**Texte présenté**

----------

Pour comprendre la beauté d’une cathédrale gothique, il ne suffit pas de s’en tenir aux prodiges que les architectes ont réalisés au point de vue constructif, a ces solutions provoquées par les nécessités de toiture ou d’éclairage, qui ont été, tour à tour, le point de départ de ces deux styles que nous distinguons sous le nom de Roman et de Gothique. Il faut nous élever plus haut. Ce qu’il y a de fondamental dans l’architecture gothique part d’un autre principe, de quelque chose de supérieur au principe constructif. Sa beauté vient de ce que, par excellence, elle fut de tous les styles le plus expressif des sentimens de notre âme, le plus significatif des grandes pensées de la religion chrétienne : la croyance en Dieu, et la croyance en la fraternité des hommes. L’église chrétienne, c’est le Temple de Dieu, et c’est la maison du peuple réuni au pied des autels.

----------

**Lignes**
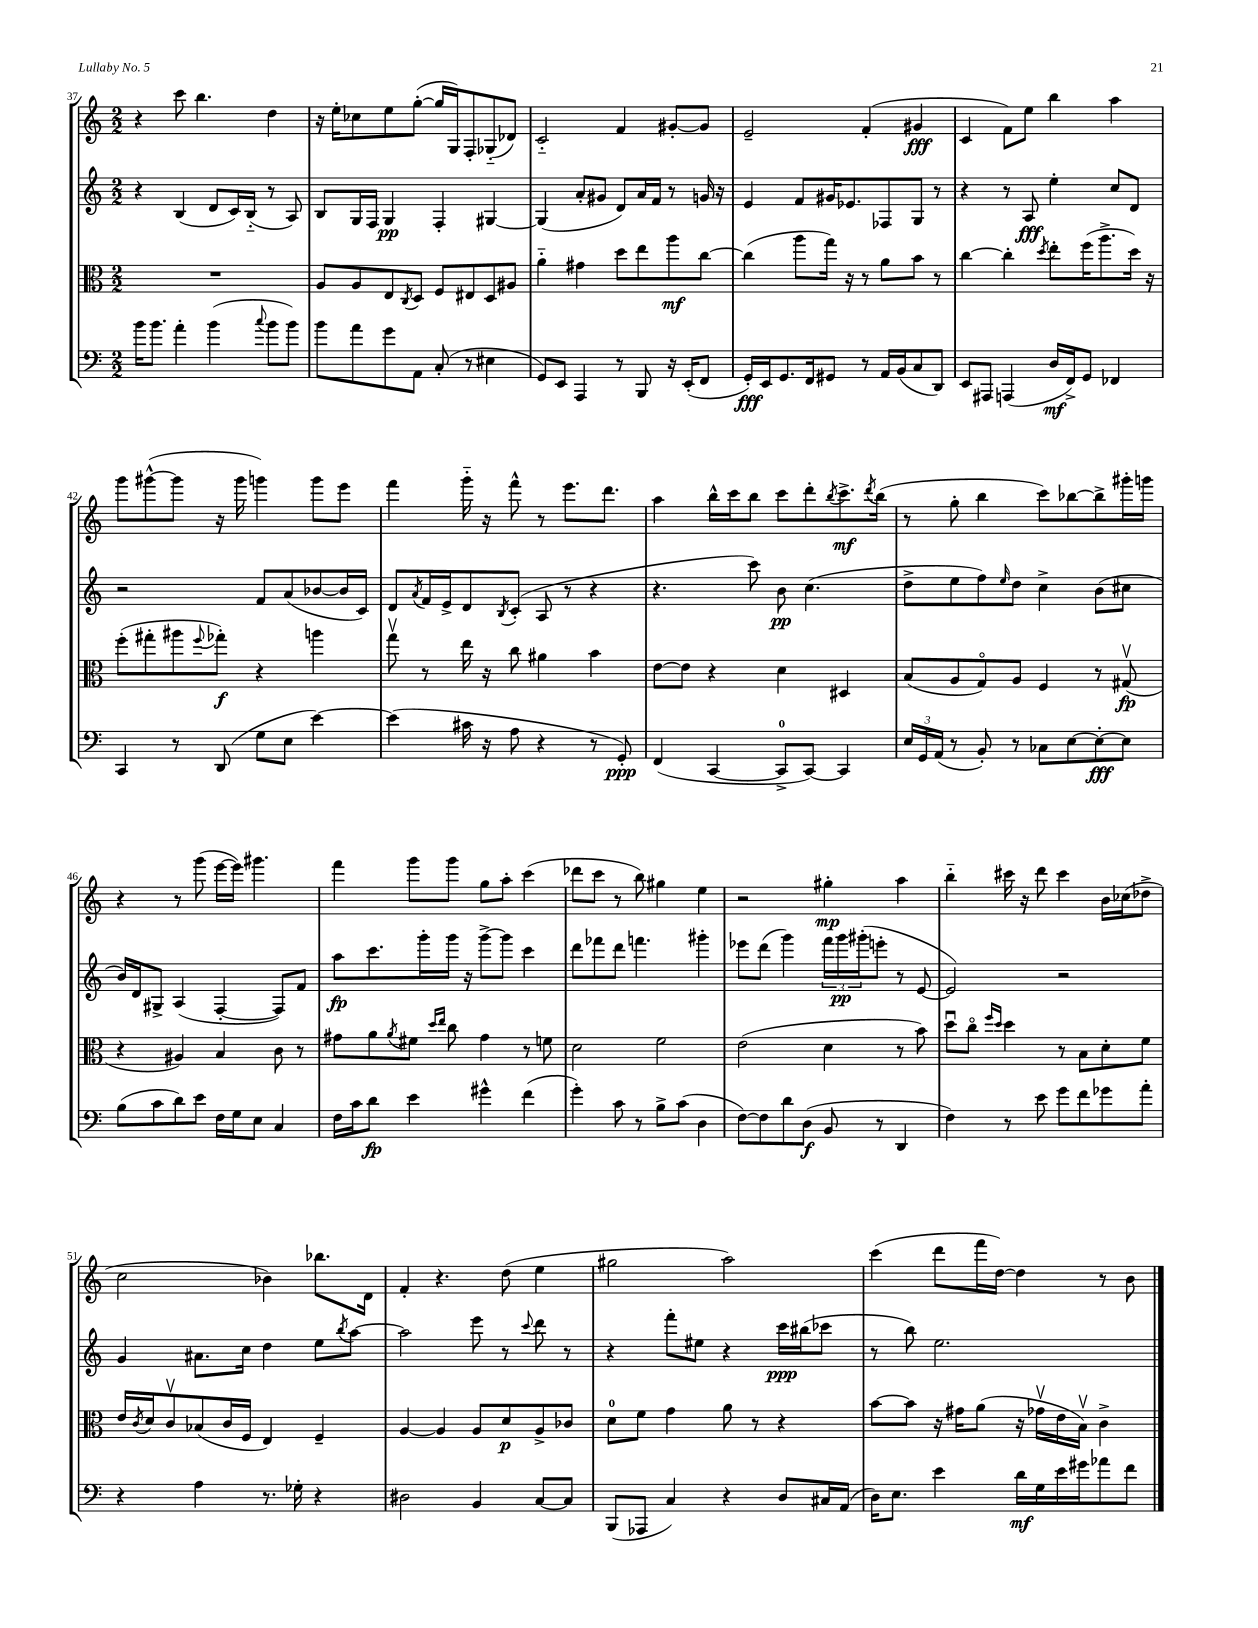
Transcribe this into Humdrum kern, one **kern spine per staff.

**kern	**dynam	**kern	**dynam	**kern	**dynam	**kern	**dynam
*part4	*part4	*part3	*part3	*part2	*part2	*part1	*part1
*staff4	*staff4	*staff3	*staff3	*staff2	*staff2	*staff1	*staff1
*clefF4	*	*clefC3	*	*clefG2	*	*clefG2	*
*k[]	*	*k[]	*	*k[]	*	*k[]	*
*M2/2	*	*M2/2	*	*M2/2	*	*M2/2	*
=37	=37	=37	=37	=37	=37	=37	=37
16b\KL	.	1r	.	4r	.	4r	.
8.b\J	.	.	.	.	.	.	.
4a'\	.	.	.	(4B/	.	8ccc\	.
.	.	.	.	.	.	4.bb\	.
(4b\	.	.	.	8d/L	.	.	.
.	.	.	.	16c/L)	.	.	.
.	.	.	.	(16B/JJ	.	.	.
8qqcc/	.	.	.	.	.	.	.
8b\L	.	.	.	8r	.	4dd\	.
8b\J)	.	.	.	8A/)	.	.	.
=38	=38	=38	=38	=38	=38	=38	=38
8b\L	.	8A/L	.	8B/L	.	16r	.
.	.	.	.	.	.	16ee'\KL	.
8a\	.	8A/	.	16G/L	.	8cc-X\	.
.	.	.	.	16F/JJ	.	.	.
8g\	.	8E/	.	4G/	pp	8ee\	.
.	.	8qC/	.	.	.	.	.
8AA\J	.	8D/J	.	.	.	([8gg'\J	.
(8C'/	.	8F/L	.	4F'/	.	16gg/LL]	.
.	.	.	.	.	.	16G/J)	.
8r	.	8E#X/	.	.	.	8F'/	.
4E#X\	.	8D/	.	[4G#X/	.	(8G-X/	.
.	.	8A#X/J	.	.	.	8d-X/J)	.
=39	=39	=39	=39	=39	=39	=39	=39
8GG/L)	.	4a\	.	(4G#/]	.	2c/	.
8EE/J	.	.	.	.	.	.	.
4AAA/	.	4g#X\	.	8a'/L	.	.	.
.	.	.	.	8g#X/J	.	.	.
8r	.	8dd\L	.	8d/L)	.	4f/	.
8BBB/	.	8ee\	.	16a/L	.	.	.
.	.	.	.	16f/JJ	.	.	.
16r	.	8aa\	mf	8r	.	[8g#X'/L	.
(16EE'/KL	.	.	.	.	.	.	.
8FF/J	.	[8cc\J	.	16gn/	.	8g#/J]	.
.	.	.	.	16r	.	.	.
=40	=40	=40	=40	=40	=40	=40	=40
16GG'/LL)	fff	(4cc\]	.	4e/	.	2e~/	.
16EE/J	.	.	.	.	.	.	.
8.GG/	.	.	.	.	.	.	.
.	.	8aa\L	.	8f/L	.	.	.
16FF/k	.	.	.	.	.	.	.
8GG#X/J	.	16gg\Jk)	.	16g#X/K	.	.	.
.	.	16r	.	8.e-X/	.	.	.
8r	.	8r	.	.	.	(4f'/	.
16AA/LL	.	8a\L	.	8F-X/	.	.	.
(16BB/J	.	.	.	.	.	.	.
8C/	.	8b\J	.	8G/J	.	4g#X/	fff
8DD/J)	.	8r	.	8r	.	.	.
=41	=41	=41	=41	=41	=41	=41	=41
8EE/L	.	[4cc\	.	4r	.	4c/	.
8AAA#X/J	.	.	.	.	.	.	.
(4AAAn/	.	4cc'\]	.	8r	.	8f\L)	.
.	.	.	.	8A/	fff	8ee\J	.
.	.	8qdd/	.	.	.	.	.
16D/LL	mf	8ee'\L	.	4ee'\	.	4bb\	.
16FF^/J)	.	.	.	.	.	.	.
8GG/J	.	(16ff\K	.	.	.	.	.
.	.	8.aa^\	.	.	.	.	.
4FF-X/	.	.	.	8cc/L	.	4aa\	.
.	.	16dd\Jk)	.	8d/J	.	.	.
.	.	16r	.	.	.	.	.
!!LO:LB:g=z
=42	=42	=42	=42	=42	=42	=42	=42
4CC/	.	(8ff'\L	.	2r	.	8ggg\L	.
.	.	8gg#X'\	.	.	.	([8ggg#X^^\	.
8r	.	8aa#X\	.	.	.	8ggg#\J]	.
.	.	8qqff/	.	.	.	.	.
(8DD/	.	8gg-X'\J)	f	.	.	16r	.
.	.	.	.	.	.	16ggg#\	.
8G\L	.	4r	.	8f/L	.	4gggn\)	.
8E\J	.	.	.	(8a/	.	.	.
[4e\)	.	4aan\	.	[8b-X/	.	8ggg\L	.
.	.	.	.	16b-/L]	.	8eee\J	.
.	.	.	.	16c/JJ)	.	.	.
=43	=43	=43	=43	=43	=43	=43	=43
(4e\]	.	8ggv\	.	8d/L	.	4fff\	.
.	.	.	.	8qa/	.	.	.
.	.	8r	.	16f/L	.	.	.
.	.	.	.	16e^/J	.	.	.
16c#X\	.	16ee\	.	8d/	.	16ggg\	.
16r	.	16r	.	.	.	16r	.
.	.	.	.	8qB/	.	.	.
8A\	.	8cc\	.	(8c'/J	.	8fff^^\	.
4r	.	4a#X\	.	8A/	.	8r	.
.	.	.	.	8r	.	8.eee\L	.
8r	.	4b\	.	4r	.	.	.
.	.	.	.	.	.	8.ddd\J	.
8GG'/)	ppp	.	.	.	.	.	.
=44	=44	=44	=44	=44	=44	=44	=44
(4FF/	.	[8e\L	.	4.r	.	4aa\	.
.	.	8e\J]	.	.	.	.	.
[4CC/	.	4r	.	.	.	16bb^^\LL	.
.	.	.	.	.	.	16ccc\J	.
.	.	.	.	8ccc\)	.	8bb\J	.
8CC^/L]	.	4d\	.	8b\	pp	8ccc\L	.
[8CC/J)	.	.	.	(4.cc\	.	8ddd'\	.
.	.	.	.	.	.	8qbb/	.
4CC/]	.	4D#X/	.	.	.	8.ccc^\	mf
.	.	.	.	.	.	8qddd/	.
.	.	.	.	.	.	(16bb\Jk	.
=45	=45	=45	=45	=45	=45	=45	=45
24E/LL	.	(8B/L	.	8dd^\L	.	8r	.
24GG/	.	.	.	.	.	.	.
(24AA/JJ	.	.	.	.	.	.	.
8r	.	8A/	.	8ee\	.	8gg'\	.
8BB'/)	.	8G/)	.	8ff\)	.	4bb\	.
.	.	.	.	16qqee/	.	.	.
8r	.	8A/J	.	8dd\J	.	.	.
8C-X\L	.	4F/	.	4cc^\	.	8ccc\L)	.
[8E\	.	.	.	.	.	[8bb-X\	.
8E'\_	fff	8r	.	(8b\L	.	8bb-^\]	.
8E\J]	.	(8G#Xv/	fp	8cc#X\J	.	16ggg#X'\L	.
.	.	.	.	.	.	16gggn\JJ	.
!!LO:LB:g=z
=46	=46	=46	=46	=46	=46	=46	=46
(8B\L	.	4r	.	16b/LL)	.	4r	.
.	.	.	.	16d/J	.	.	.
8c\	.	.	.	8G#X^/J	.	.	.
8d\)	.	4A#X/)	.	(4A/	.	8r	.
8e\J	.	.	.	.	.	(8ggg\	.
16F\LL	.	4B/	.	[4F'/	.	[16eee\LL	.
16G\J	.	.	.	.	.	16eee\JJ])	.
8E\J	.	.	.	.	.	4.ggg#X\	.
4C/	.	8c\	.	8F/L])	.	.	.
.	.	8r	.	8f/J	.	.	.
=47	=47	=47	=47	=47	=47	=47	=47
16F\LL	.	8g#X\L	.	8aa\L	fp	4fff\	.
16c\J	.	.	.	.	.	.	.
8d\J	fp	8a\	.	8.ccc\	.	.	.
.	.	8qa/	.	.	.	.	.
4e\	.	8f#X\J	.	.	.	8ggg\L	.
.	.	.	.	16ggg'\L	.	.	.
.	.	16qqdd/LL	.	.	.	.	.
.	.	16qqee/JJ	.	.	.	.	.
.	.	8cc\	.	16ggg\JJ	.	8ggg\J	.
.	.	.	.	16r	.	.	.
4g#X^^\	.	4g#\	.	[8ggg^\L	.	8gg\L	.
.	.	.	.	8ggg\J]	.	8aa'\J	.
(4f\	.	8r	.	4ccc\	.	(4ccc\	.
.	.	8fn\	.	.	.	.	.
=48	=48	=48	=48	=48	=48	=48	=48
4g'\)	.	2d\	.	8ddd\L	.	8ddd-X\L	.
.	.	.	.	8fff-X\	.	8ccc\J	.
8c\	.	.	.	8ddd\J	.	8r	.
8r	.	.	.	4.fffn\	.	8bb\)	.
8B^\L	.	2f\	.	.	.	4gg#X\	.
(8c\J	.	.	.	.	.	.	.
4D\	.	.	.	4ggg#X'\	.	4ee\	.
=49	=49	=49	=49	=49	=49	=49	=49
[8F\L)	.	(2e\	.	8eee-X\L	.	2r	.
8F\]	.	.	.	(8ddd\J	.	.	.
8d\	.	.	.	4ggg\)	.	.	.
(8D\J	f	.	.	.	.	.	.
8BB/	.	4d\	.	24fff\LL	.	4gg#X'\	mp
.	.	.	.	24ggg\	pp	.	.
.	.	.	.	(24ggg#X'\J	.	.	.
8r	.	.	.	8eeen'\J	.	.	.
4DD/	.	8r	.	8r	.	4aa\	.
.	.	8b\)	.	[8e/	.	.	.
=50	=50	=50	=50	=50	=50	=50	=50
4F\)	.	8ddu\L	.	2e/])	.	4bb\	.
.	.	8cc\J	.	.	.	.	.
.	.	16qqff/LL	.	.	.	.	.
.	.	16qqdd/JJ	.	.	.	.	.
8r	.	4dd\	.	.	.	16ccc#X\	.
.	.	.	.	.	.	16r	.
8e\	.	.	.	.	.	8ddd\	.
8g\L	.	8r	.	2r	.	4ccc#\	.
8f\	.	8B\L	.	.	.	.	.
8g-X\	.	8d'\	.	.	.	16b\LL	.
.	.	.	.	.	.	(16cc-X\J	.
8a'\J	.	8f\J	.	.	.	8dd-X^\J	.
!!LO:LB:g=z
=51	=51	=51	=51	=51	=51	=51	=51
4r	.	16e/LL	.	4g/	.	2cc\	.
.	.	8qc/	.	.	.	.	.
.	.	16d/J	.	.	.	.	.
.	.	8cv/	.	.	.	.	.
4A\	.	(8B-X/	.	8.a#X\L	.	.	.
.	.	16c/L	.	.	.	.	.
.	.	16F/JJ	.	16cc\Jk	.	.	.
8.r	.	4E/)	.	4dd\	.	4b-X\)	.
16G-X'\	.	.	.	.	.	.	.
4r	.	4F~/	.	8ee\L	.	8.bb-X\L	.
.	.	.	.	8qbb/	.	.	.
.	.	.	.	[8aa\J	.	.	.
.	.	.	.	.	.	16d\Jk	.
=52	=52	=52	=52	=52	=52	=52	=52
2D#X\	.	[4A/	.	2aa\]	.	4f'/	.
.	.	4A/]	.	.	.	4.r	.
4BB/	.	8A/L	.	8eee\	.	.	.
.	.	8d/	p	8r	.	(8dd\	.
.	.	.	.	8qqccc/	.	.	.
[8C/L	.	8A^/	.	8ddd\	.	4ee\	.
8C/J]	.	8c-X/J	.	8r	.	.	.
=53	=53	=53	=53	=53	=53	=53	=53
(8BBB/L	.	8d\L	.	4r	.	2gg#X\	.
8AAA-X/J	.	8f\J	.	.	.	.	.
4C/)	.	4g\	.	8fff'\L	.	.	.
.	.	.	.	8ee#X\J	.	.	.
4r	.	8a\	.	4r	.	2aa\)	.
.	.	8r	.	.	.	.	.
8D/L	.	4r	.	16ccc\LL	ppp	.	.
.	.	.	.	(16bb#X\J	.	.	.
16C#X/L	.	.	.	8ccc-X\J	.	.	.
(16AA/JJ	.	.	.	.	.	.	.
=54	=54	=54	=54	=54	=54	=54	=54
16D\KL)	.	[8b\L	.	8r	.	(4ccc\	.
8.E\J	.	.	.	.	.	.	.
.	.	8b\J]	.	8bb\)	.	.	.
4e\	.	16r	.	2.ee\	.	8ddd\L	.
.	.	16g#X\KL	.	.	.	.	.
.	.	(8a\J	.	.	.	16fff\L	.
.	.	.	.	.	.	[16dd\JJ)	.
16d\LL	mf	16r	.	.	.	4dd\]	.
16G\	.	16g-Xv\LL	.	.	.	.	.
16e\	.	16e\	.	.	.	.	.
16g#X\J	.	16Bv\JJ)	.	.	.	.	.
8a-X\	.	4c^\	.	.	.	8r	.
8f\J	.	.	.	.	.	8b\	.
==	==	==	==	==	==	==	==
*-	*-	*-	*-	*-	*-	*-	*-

----------

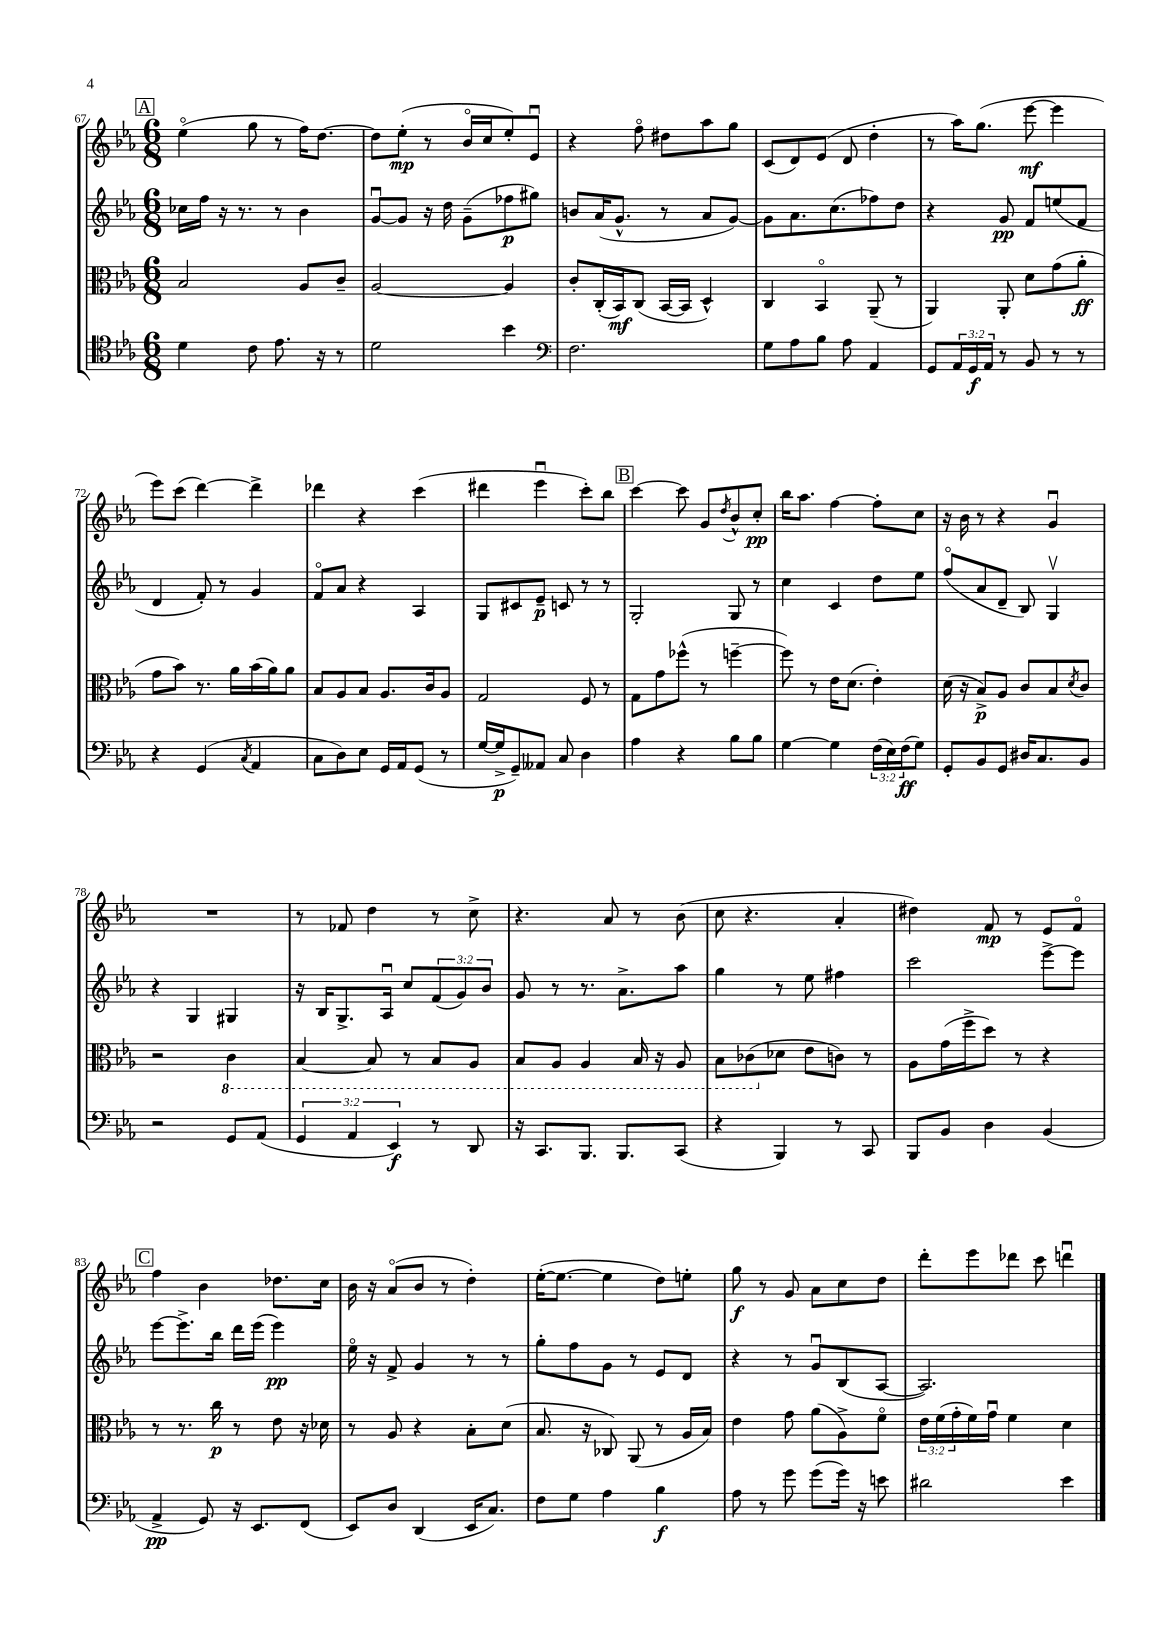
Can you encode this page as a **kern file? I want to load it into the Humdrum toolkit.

----------

**Consignes**
**1)** Dans le texte sur la cathédrale gothique, relevez s'il vous plaît chaque mot distinct qui porte une majuscule sans être en début de phrase.
**2)** Prolongez le texte sur la cathédrale gothique en enchaînant après sa dernière phrase.

**Réponses**
**1)** Roman, Gothique, Dieu, Temple

**2)**
Temple de Dieu, l’église doit être aussi belle que possible, belle par sa construction et par tous les détails de son architecture et de son décor ; maison du peuple, elle doit tout faire converger vers son instruction et sa moralisation. Par suite de ce besoin d’instruction primordial, dans ces temps où les hommes n’avaient pas de livres, nos églises devinrent un livre gigantesque, un livre parlant par l’image, par toutes les peintures et les sculptures dont ses murs furent revêtus.

Dans l’église gothique, les deux recherches, recherche de beauté et recherche instructive, s’unirent de la façon la plus intime et la plus heureuse. L’architecte ne s’attarda plus à de simples formes de décor tirées de la géométrie des lignes, c’est à la nature humaine qu’il demanda toutes ses inspirations. Les figures peintes ou sculptées de nos cathédrales sont en même temps le plus instructif des enseignemens et le plus beau des décors.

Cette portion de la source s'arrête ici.